Усиление адгезивной способности тромбоцитов на фоне нормального их количества, реализующейся в мелких и крупных кровеносных сосудах, создает опасность активации агрегации тромбоцитов в сосудах любого калибра. По всей вероятности данный механизм активации тромбоцитов сочетается с интенсификацией внутритромбоцитарных путей активации кровяных пластинок, что было обнаружено при исследовании АТ у новорожденных животных с ФНП.

Связь сильных агонистов агрегации - коллагена и тромбина в стандартных концентрациях с рецепторами на мембране тромбоцитов ведет к активации фосфолипазы С, стимуляции фосфоинозитольного пути через диацилглицерол и протеинкиназу С с фосфолирированием белков сократительной системы.

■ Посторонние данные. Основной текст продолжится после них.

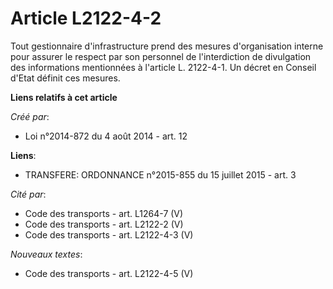 # Article L2122-4-2

Tout gestionnaire d'infrastructure prend des mesures d'organisation interne pour assurer le respect par son personnel de
l'interdiction de divulgation des informations mentionnées à l'article L. 2122-4-1. Un décret en Conseil d'Etat définit ces
mesures.

**Liens relatifs à cet article**

_Créé par_:

  - Loi n°2014-872 du 4 août 2014 - art. 12

**Liens**:

  - TRANSFERE: ORDONNANCE n°2015-855 du 15 juillet 2015 - art. 3

_Cité par_:

  - Code des transports - art. L1264-7 (V)
  - Code des transports - art. L2122-2 (V)
  - Code des transports - art. L2122-4-3 (V)

_Nouveaux textes_:

  - Code des transports - art. L2122-4-5 (V)
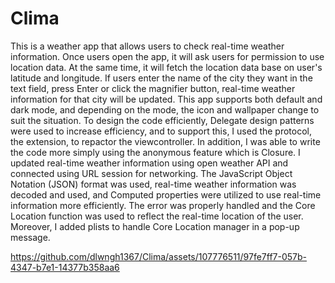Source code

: # Clima

This is a weather app that allows users to check real-time weather information.
Once users open the app, it will ask users for permission to use location data.
At the same time, it will fetch the location data base on user's latitude and longitude.
If users enter the name of the city they want in the text field, press Enter or click the magnifier button, real-time weather information for that city will be updated.
This app supports both default and dark mode, and depending on the mode, the icon and wallpaper change to suit the situation.
To design the code efficiently, Delegate design patterns were used to increase efficiency, and to support this, I used the protocol, the extension, to repactor the viewcontroller.
In addition, I was able to write the code more simply using the anonymous feature which is Closure.
I updated real-time weather information using open weather API and connected using URL session for networking.
The JavaScript Object Notation (JSON) format was used, real-time weather information was decoded and used, and Computed properties were utilized to use real-time information more efficiently.
The error was properly handled and the Core Location function was used to reflect the real-time location of the user.
Moreover, I added plists to handle Core Location manager in a pop-up message.



https://github.com/dlwngh1367/Clima/assets/107776511/97fe7ff7-057b-4347-b7e1-14377b358aa6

Инозитолтрифосфат способствует выходу Са²⁺ из внутритромбоцитарных депо, обуславливая интенсификацию сокращения актомиозина.

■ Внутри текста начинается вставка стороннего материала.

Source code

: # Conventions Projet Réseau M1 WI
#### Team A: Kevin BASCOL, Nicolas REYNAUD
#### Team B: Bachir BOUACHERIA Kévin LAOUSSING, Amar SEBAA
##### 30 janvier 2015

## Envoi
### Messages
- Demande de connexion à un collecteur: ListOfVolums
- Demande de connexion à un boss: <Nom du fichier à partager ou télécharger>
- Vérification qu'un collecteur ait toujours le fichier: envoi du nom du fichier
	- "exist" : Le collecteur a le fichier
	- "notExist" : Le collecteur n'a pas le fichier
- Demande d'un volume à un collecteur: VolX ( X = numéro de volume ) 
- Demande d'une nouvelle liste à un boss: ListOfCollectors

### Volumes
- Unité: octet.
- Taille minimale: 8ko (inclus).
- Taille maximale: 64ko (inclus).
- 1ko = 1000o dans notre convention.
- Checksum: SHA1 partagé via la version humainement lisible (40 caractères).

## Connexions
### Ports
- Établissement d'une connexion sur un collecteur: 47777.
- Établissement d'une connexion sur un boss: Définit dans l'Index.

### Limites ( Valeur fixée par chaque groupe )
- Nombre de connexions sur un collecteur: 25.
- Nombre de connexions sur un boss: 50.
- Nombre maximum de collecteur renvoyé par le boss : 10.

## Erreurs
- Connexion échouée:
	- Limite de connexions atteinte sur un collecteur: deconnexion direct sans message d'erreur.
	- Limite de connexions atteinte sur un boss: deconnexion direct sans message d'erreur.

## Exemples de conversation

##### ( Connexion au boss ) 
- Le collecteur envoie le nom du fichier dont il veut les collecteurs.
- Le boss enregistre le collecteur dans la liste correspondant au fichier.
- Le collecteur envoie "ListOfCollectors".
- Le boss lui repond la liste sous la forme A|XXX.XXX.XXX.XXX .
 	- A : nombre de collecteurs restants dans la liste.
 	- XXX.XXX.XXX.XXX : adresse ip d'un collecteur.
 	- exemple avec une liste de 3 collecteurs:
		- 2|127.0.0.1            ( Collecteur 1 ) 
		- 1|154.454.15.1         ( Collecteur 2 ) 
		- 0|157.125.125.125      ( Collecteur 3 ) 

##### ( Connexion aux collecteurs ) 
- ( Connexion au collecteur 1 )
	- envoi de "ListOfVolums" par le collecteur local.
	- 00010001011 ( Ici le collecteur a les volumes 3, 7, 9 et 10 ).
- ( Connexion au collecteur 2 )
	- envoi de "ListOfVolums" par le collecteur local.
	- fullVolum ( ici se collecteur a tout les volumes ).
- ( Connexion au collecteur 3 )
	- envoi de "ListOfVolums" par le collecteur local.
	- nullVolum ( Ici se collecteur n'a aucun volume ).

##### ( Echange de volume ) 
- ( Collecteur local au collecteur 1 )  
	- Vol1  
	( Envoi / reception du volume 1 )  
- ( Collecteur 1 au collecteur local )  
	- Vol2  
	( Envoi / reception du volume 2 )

Слабые агонисты агрегации тромбоцитов - АДФ и адреналин взаимодействуют с рецепторами их мембраны и вызывают экспрессию фибриногеновых рецепторов (GPIIв-IIIа), стимулируют фосфолипазу А₂, регулирующую выход из фосфолипидов арахидоновой кислоты с усилением образования Т_ХА₂, стимулирующего АТ посредством фосфолипазы А₂ и С и прямого выхода Са²⁺ в цитоплазму.

Не исключено, что видная роль в усилении АТ с сильными и слабыми индукторами играют сдвиги в липидном составе мембран тромбоцитов, связанные с их нагруженностью ХС, снижением ОФЛ и усилением в них ПОЛ.

Сочетанное использование двух индукторов агрегации, имеющих место в реальных условиях кровотока позволило приблизить наше представление об АТ in vivo у новорожденных животных с ФНП животных к реально возникающему в их кровяном русле агрегационному процессу тромбоцитов.

Корреляционный анализ выявил статистически значимые обратные сильные и средней силы связи между содержанием СМ₂₈₀ и СМ₂₅₄, АГП и ТБК-соединений в крови телят с ФНП одной стороны и активностью у них АТ под влиянием всех примененных индукторов и их сочетаний с другой. При сочетании индукторов статистическая связь АТ с СМ плазмы была выше, чем в случае одного индуктора, причем связь АТ с СМ₂₅₄ оказалась максимальной.

Статистическая связь АГП и МДА тромбоцитов и АТ оказалась обратной и для большинства индукторов средней силы.

Повышение способности кровяных пластинок к агрегации in vitro до возникновения ФНП, усиливающееся при их развитии у телят сочеталась с усилением АТ in vivo.